Quote the records that follow in full, leaving the pictures out.

↓↓↓

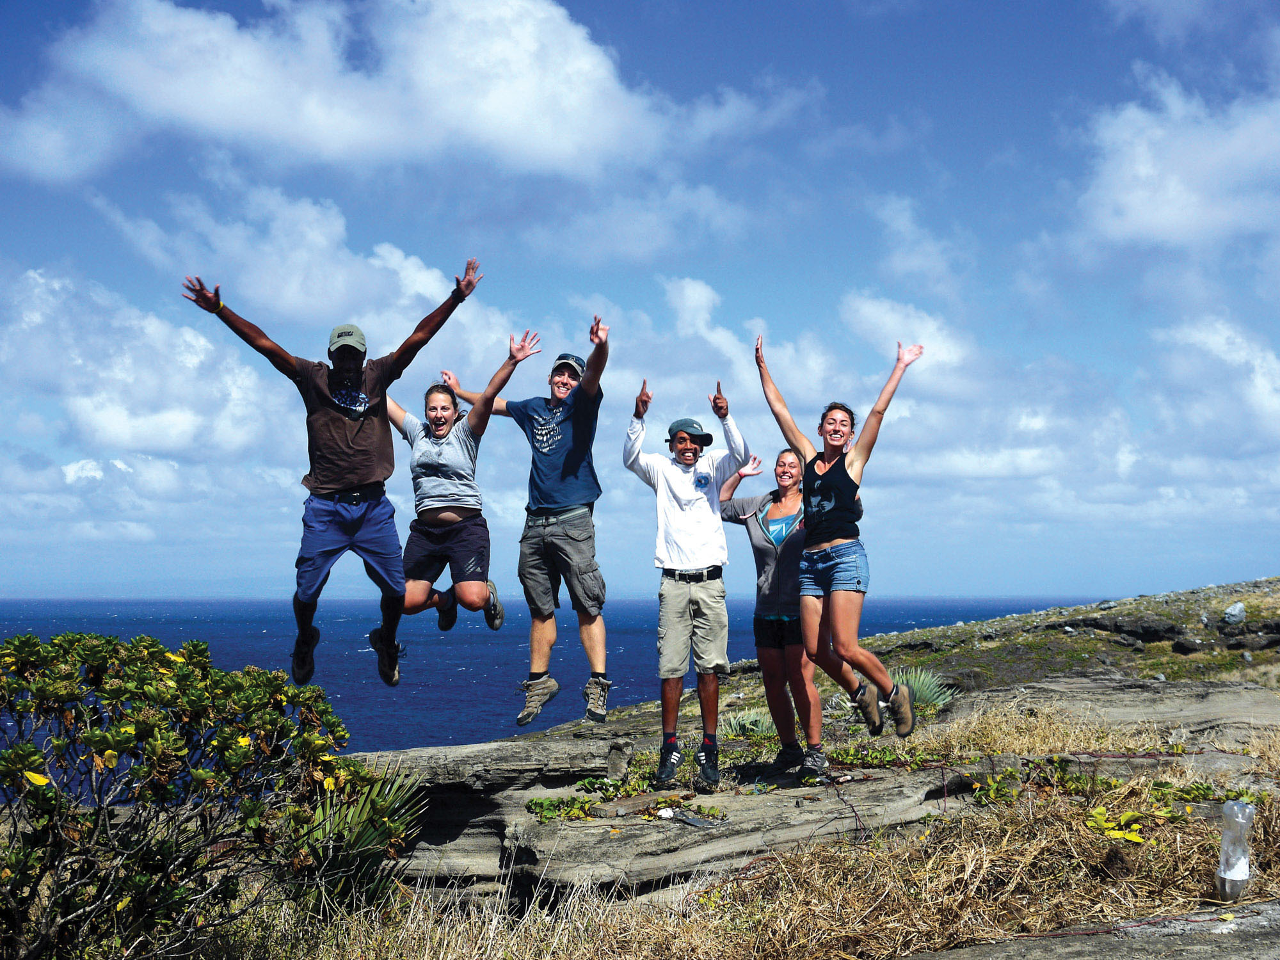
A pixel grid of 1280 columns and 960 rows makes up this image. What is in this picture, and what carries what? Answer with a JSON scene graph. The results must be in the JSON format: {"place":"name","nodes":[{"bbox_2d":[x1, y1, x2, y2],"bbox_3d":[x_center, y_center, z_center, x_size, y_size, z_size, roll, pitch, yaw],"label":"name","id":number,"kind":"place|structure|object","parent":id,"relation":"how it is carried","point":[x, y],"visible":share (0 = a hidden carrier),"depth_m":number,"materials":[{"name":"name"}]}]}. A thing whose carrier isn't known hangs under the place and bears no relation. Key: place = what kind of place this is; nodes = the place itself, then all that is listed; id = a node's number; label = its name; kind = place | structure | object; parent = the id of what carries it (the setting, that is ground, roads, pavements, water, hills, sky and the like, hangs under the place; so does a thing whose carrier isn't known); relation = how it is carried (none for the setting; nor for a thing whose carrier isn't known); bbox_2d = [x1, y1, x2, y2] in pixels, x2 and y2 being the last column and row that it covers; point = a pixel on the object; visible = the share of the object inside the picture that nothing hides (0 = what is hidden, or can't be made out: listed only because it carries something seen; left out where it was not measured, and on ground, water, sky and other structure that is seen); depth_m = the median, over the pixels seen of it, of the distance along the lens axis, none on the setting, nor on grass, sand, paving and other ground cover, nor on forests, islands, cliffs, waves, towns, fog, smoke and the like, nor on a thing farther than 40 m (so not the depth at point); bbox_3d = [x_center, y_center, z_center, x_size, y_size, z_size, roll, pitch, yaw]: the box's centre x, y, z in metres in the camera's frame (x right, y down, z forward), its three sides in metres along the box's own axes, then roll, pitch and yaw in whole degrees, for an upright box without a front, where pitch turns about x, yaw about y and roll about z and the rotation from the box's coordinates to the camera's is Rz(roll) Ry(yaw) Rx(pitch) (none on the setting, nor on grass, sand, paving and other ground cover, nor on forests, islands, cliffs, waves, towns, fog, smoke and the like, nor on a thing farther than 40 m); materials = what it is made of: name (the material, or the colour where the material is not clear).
{"place":"outdoors","nodes":[
{"label":"outdoors","id":0,"kind":"place"},
{"bbox_2d":[1,266,284,456],"label":"cloud","id":1,"kind":"structure","parent":0,"point":[125,445],"materials":[{"name":"white"}]},
{"bbox_2d":[0,627,402,959],"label":"shrub","id":2,"kind":"object","parent":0,"point":[32,751],"visible":1,"depth_m":4.93,"materials":[{"name":"green plant"}]},
{"bbox_2d":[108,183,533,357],"label":"cloud","id":3,"kind":"structure","parent":0,"point":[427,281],"materials":[{"name":"white"}]},
{"bbox_2d":[184,261,483,695],"bbox_3d":[-1.274,0.027,7.189,1.011,1.731,0.595,3,-4,-39],"label":"man","id":4,"kind":"object","parent":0,"point":[329,485],"visible":0.99,"depth_m":7.08},
{"bbox_2d":[0,0,796,182],"label":"cloud","id":5,"kind":"structure","parent":0,"point":[213,105],"materials":[{"name":"white"}]},
{"bbox_2d":[378,328,536,688],"bbox_3d":[-0.965,0.168,8.226,0.757,1.631,1.206,0,-3,-1],"label":"woman","id":6,"kind":"object","parent":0,"point":[438,514],"visible":0.85,"depth_m":8.05},
{"bbox_2d":[439,312,612,729],"bbox_3d":[-0.507,0.217,8.243,1.011,1.865,0.589,-3,-4,38],"label":"man","id":7,"kind":"object","parent":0,"point":[573,425],"visible":0.97,"depth_m":7.99},
{"bbox_2d":[0,593,1101,759],"label":"sea","id":8,"kind":"structure","parent":0,"point":[478,662],"materials":[{"name":"blue liquid"}]},
{"bbox_2d":[0,0,1279,608],"label":"sky","id":9,"kind":"structure","parent":0,"point":[83,466],"materials":[{"name":"blue"}]},
{"bbox_2d":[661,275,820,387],"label":"cloud","id":10,"kind":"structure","parent":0,"point":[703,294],"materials":[{"name":"white"}]},
{"bbox_2d":[211,680,1279,959],"label":"dry grass","id":11,"kind":"structure","parent":0,"point":[703,899],"materials":[{"name":"beige plant"}]},
{"bbox_2d":[286,763,426,908],"bbox_3d":[-1.074,1.298,5.985,0.896,0.639,1.002,0,-3,-1],"label":"yucca plant","id":12,"kind":"object","parent":11,"relation":"on","point":[367,843],"visible":0.59,"depth_m":5.94,"materials":[{"name":"green plant"}]},
{"bbox_2d":[718,706,779,738],"bbox_3d":[0.713,1.616,11.037,0.690,0.272,0.709,0,-3,-1],"label":"agave plant","id":13,"kind":"object","parent":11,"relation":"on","point":[764,724],"visible":0.6,"depth_m":11.01,"materials":[{"name":"green plant"}]},
{"bbox_2d":[888,665,956,714],"bbox_3d":[2.020,1.608,12.720,0.885,0.401,0.915,0,-3,-1],"label":"agave plant","id":14,"kind":"object","parent":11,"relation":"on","point":[928,695],"visible":0.54,"depth_m":12.67,"materials":[{"name":"green plant"}]},
{"bbox_2d":[897,900,1279,959],"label":"rock","id":15,"kind":"object","parent":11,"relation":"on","point":[1130,948],"visible":0.77,"depth_m":4.75,"materials":[{"name":"grey stone"}]},
{"bbox_2d":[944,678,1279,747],"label":"rock","id":16,"kind":"object","parent":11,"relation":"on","point":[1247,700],"visible":0.5,"depth_m":11.40,"materials":[{"name":"grey stone"}]},
{"bbox_2d":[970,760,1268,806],"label":"plant","id":17,"kind":"object","parent":11,"relation":"on","point":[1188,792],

↑↑↑

REPLY TO THE EXERCISE:
A pixel grid of 1280 columns and 960 rows makes up this image. What is in this picture, and what carries what? Answer with a JSON scene graph. The results must be in the JSON format: {"place":"name","nodes":[{"bbox_2d":[x1, y1, x2, y2],"bbox_3d":[x_center, y_center, z_center, x_size, y_size, z_size, roll, pitch, yaw],"label":"name","id":number,"kind":"place|structure|object","parent":id,"relation":"how it is carried","point":[x, y],"visible":share (0 = a hidden carrier),"depth_m":number,"materials":[{"name":"name"}]}]}. A thing whose carrier isn't known hangs under the place and bears no relation. Key: place = what kind of place this is; nodes = the place itself, then all that is listed; id = a node's number; label = its name; kind = place | structure | object; parent = the id of what carries it (the setting, that is ground, roads, pavements, water, hills, sky and the like, hangs under the place; so does a thing whose carrier isn't known); relation = how it is carried (none for the setting; nor for a thing whose carrier isn't known); bbox_2d = [x1, y1, x2, y2] in pixels, x2 and y2 being the last column and row that it covers; point = a pixel on the object; visible = the share of the object inside the picture that nothing hides (0 = what is hidden, or can't be made out: listed only because it carries something seen; left out where it was not measured, and on ground, water, sky and other structure that is seen); depth_m = the median, over the pixels seen of it, of the distance along the lens axis, none on the setting, nor on grass, sand, paving and other ground cover, nor on forests, islands, cliffs, waves, towns, fog, smoke and the like, nor on a thing farther than 40 m (so not the depth at point); bbox_3d = [x_center, y_center, z_center, x_size, y_size, z_size, roll, pitch, yaw]: the box's centre x, y, z in metres in the camera's frame (x right, y down, z forward), its three sides in metres along the box's own axes, then roll, pitch and yaw in whole degrees, for an upright box without a front, where pitch turns about x, yaw about y and roll about z and the rotation from the box's coordinates to the camera's is Rz(roll) Ry(yaw) Rx(pitch) (none on the setting, nor on grass, sand, paving and other ground cover, nor on forests, islands, cliffs, waves, towns, fog, smoke and the like, nor on a thing farther than 40 m); materials = what it is made of: name (the material, or the colour where the material is not clear).
{"place":"outdoors","nodes":[
{"label":"outdoors","id":0,"kind":"place"},
{"bbox_2d":[1,266,284,456],"label":"cloud","id":1,"kind":"structure","parent":0,"point":[125,445],"materials":[{"name":"white"}]},
{"bbox_2d":[0,627,402,959],"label":"shrub","id":2,"kind":"object","parent":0,"point":[32,751],"visible":1,"depth_m":4.93,"materials":[{"name":"green plant"}]},
{"bbox_2d":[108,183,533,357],"label":"cloud","id":3,"kind":"structure","parent":0,"point":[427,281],"materials":[{"name":"white"}]},
{"bbox_2d":[184,261,483,695],"bbox_3d":[-1.274,0.027,7.189,1.011,1.731,0.595,3,-4,-39],"label":"man","id":4,"kind":"object","parent":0,"point":[329,485],"visible":0.99,"depth_m":7.08},
{"bbox_2d":[0,0,796,182],"label":"cloud","id":5,"kind":"structure","parent":0,"point":[213,105],"materials":[{"name":"white"}]},
{"bbox_2d":[378,328,536,688],"bbox_3d":[-0.965,0.168,8.226,0.757,1.631,1.206,0,-3,-1],"label":"woman","id":6,"kind":"object","parent":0,"point":[438,514],"visible":0.85,"depth_m":8.05},
{"bbox_2d":[439,312,612,729],"bbox_3d":[-0.507,0.217,8.243,1.011,1.865,0.589,-3,-4,38],"label":"man","id":7,"kind":"object","parent":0,"point":[573,425],"visible":0.97,"depth_m":7.99},
{"bbox_2d":[0,593,1101,759],"label":"sea","id":8,"kind":"structure","parent":0,"point":[478,662],"materials":[{"name":"blue liquid"}]},
{"bbox_2d":[0,0,1279,608],"label":"sky","id":9,"kind":"structure","parent":0,"point":[83,466],"materials":[{"name":"blue"}]},
{"bbox_2d":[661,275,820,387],"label":"cloud","id":10,"kind":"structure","parent":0,"point":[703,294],"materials":[{"name":"white"}]},
{"bbox_2d":[211,680,1279,959],"label":"dry grass","id":11,"kind":"structure","parent":0,"point":[703,899],"materials":[{"name":"beige plant"}]},
{"bbox_2d":[286,763,426,908],"bbox_3d":[-1.074,1.298,5.985,0.896,0.639,1.002,0,-3,-1],"label":"yucca plant","id":12,"kind":"object","parent":11,"relation":"on","point":[367,843],"visible":0.59,"depth_m":5.94,"materials":[{"name":"green plant"}]},
{"bbox_2d":[718,706,779,738],"bbox_3d":[0.713,1.616,11.037,0.690,0.272,0.709,0,-3,-1],"label":"agave plant","id":13,"kind":"object","parent":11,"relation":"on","point":[764,724],"visible":0.6,"depth_m":11.01,"materials":[{"name":"green plant"}]},
{"bbox_2d":[888,665,956,714],"bbox_3d":[2.020,1.608,12.720,0.885,0.401,0.915,0,-3,-1],"label":"agave plant","id":14,"kind":"object","parent":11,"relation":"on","point":[928,695],"visible":0.54,"depth_m":12.67,"materials":[{"name":"green plant"}]},
{"bbox_2d":[897,900,1279,959],"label":"rock","id":15,"kind":"object","parent":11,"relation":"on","point":[1130,948],"visible":0.77,"depth_m":4.75,"materials":[{"name":"grey stone"}]},
{"bbox_2d":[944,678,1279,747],"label":"rock","id":16,"kind":"object","parent":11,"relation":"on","point":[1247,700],"visible":0.5,"depth_m":11.40,"materials":[{"name":"grey stone"}]},
{"bbox_2d":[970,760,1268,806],"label":"plant","id":17,"kind":"object","parent":11,"relation":"on","point":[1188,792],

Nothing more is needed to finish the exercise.